放了学,林维桢去隔壁找谭沁,一见面就道:“丹尼尔和他妈今天中午到了,明天咱俩一起去首都饭店拜访,你觉得该送他娘一份什么礼物?”
“怎么我也要去?”
“是啊,丹尼尔特别提醒你也一起去。你快帮我想想,给他娘送什么东西,时间紧迫,迟了商店都关门了”。
谭沁翻翻白眼儿道:“你问我,我问谁去?你别一口一个他娘他娘的,人家有名字的好不好,叫萨拉,明天可不许这样”。
“知道了,管家婆”,林维桢不在意的摆摆手,“你也不知道,那可就麻烦了”。
“你才是管家婆呢”,谭沁敲了他一拳,随即笑道:“虽然我不知道具体该送什么,但大体范围还是有数的。他们在美国不缺吃不缺喝,条件比我们好得多,所以送的东西必须有咱们的特色”。
林维桢道:“我也明白这一点,可关键是送什么有特色的东西呢?”
谭沁歪着头想了一会儿,丧气道:“要是再有一个星期,我就把那件刺绣送给她,可惜现在还没完工”。

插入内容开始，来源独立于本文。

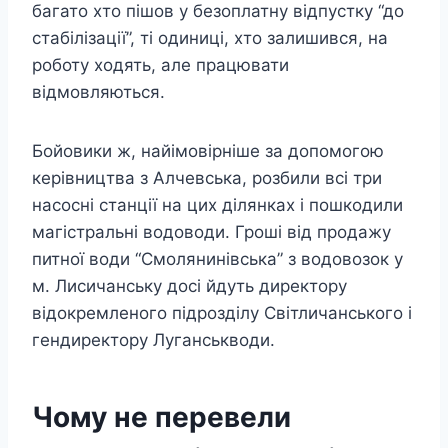
багато хто пішов у безоплатну відпустку “до
стабілізації”, ті одиниці, хто залишився, на
роботу ходять, але працювати
відмовляються.
Бойовики ж, найімовірніше за допомогою
керівництва з Алчевська, розбили всі три
насосні станції на цих ділянках і пошкодили
магістральні водоводи. Гроші від продажу
питної води “Смолянинівська” з водовозок у
м. Лисичанську досі йдуть директору
відокремленого підрозділу Світличанського і
гендиректору Луганськводи.
Чому не перевели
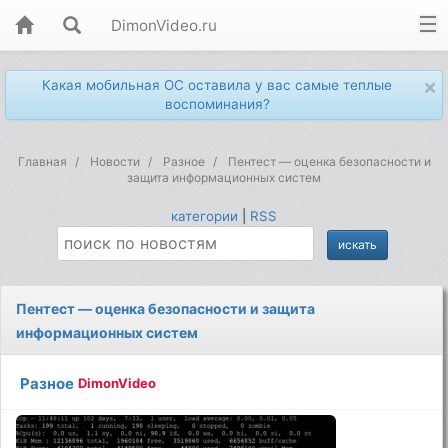
DimonVideo.ru
×
Какая мобильная ОС оставила у вас самые теплые
воспоминания?
Главная
Новости
Разное
Пентест — оценка безопасности и
защита информационных систем
категории
|
RSS
Пентест — оценка безопасности и защита
информационных систем
Разное
DimonVideo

谭沁这个学期开始上绘画课,为了培养艺术细胞,特意跟胡同里的一个老太太学刺绣。老太太是苏洲人,年轻时嫁到北平,手艺活相当不错。
老太太夸她适合干这行,一直想收她做徒弟。
林维桢哪能让她干这行呢,倒不是对这行有偏见,只是一个清华学生转行做刺绣,有点辜负国家的培养。
作为大学生,首要任务是好好学习,然后努力建设国家。至于什么传承民间艺术、传统文化,对不起,请找别人去做,两条腿的蛤蟆不好找,两条腿的人有的是。

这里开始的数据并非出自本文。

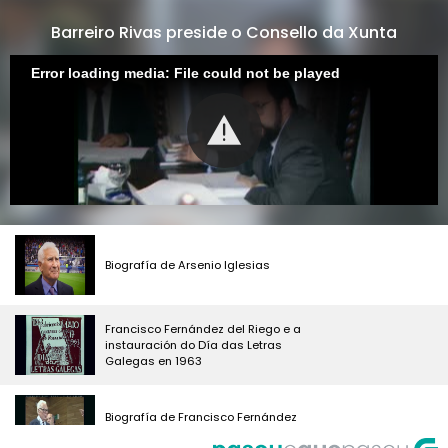
Barreiro Rivas preside o Consello da Xunta
Error loading media: File could not be played
Biografía de Arsenio Iglesias
Francisco Fernández del Riego e a
instauración do Día das Letras
Galegas en 1963
Biografía de Francisco Fernández
del Riego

不仅林维桢不乐意,谭沁自个儿也不愿意,如果只是作为业余爱好,用以培养灵感,她并不拒绝。可要是舍弃了建筑专业,专门做刺绣,那是绝对不可能!
老太太没法子,却又舍不得谭沁这棵好苗子,索性抛开了师徒名分,尽心地教起谭沁。
还别说,虽然谭沁才学了不到两个月,但绣的有模有样。
“老太太家里不是有几幅刺绣吗?要不咱们买过来?”,林维桢自以为想到了一个绝妙主意。
谭沁哼了一声道:“净出馊主意。那几幅作品是钱能买得到的?”
林维桢一想还真是这么回事,老太太家里挂的那几幅刺绣,最小的一副也有两三平米,山川大河、骏马奔腾,绝对是不可多得的宝贝。

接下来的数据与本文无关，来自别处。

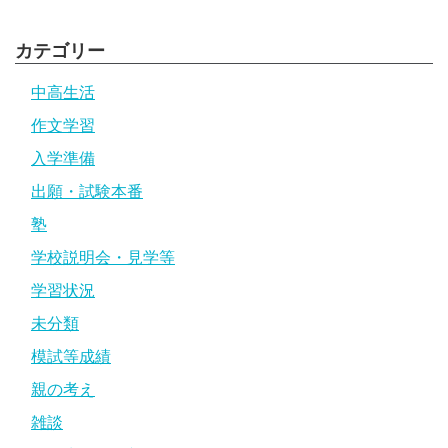
カテゴリー
中高生活
作文学習
入学準備
出願・試験本番
塾
学校説明会・見学等
学習状況
未分類
模試等成績
親の考え
雑談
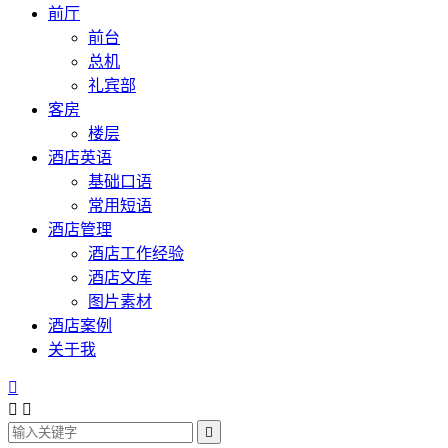
前厅
前台
总机
礼宾部
客房
楼层
酒店英语
基础口语
常用短语
酒店管理
酒店工作经验
酒店文库
图片素材
酒店案例
关于我





“算了,不费脑子了,家里不是还有些老物件嘛,咱俩回去随便挑两个,反正他们也不懂,只要瞧着稀罕就行”。
“成”,谭沁跟林维桢一样,根本不在意这些死物件。
上周末余老蔫将宅子修好后,她直接将这些乱七八糟的东西堆到了柴房里,看一眼都觉得浪费时间。
两人急匆匆地回到老宅,在柴房里挑了两样东西,瓷质花瓶是送给萨拉的,扳指是送给丹尼尔的。
了却了一桩心事,林维桢见天色已晚,便开始动起了小心思,搂着谭沁道:“要不今晚不回学校了?”
谭沁听到这话,吓得一把推开他,像兔子一样蹦出老远,柳眉倒立,“你想都别想!拿上东西,赶紧送我回去!”
“好好好,回去就回去”,林维桢本来就没抱任何期望,见她反应这么大,只能举手投降。
不过,临走前两人还是在后院的正堂里温存了一会儿,最后谭沁红着脸又把他推开,“再乱摸就把你的手剁去!”
首都饭店坐落在皇城根下,已有80年的历史。
前世经常路过首都饭店,但从来没进去消费过,今天这还是林维桢第一次专程来首都饭店。
刚走上台阶,丹尼尔便从旋转门里走出来,张开双臂,大笑着给林维桢一个拥抱。
“林,好久不见,你想我了吗?”
“丹尼尔,如果你是个美丽小姐,或许我会怀念你的,可惜,你不是”。
丹尼尔哈哈一笑,马上转身跟谭沁寒暄起来,这家伙居然在大庭广众之下行了一个吻手礼。林维桢和门童对此见怪不怪,可过路的行人却不忍直视,有些带小孩的大人还捂上孩子的眼睛。
谭沁倒是大方地接受了,不过还是红了脸。
丹尼尔热情地将两人迎进门,路过门童时,林维桢扫了他一眼。
首都饭店的门童向来不缺乏故事,林维桢就听不少人说过,这里的门童鼻孔朝天,牛气得很。而且跟租借的印度阿三一样,向来对国人刻薄,而首都饭店颇像租借,华人和狗不得入内。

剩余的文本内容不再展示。